According to Edelman, just 35 percent of those surveyed felt these multi-national organisations were honest compared with 82 percent feeling able to trust local companies in that market.
“This is a situation that has not improved for five years, spelling problems for exports and global ambitions lauded by their biggest firms,” Edelman reports.
“India is one of the few countries that trusts business the most, which is not only indicative of the success that business has had in terms of creating economic opportunities but also the low expectations that Indians have from the government to make any decisions for socio-economic development.
“The high trust in business implies that there are higher expectations from business now. Our survey indicates that there is still a gap between people’s expectations from and the performance of business.

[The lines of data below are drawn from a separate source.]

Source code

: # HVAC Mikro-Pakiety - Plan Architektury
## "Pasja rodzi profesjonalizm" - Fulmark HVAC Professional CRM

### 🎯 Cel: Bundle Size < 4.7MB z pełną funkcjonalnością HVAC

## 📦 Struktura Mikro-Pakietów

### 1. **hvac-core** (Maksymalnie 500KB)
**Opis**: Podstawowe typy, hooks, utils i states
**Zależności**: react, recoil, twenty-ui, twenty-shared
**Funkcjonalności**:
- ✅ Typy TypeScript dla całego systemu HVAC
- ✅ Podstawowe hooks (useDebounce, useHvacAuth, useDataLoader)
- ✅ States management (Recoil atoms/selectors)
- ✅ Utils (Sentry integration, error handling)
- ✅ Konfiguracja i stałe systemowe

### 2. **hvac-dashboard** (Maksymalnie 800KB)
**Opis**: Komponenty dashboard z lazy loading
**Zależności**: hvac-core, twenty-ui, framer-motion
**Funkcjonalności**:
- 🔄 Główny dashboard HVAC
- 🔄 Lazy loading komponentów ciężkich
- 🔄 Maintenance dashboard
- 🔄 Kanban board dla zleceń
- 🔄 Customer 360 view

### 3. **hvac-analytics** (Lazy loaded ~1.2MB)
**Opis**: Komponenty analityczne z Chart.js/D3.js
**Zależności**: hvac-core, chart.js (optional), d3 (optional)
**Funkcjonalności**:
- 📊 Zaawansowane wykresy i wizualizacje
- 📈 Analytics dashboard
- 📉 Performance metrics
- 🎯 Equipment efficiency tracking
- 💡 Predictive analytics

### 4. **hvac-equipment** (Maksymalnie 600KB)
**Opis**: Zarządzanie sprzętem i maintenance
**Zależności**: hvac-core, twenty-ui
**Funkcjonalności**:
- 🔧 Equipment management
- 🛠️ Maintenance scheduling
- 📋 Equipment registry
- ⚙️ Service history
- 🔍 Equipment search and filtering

“People are now looking at business to go beyond focusing on financial returns and enhance performance on parameters such as customer responsiveness, employee welfare, transparent and proactive communication and ethical behaviour.”
The survey revealed that Indians trust business leaders more than government leaders to correct issues within the industry, make ethical and moral decisions, speak the truth and also address societal concerns.
Trust in CEOs (78 percent) and board of directors (76 percent) is more than the trust in government regulators (65 percent). However, while trust in CEOs has increased by only 5 percent since 2013, trust in regulators has increased significantly (11 percent).
Additionally, the survey indicates that the government must play an active role in encouraging and regulating economic activities by promoting infrastructure that supports business, protecting consumers from irresponsible business activities and ensuring responsible activities by companies.
Even though Indian companies are trusted in India, the global charts indicated that Indian companies are the second least trusted globally, only after Mexico.
The emerging markets supplement to the 2013 Trust Barometer also indicated that developed economies such as the United States, United Kingdom, France and Germany have low trust in Indian companies at around 20 to 30 percent and have low trust in Indian companies to make a major investment or to buy a company in their own country.
Businesses and those customers that they serve around the world 24/7 have created an enduring relationship built on ‘brand love’ where advancements that benefit society as a whole can be realised.
“People trust business to innovate, unite and deliver across borders in a way that government can’t. That trust comes with the expectation and responsibility to maintain it. CEO’s must become chief engagement officers in order to educate the public about the economic, societal, political and environmental context in which their business operates,” concludes Edelman.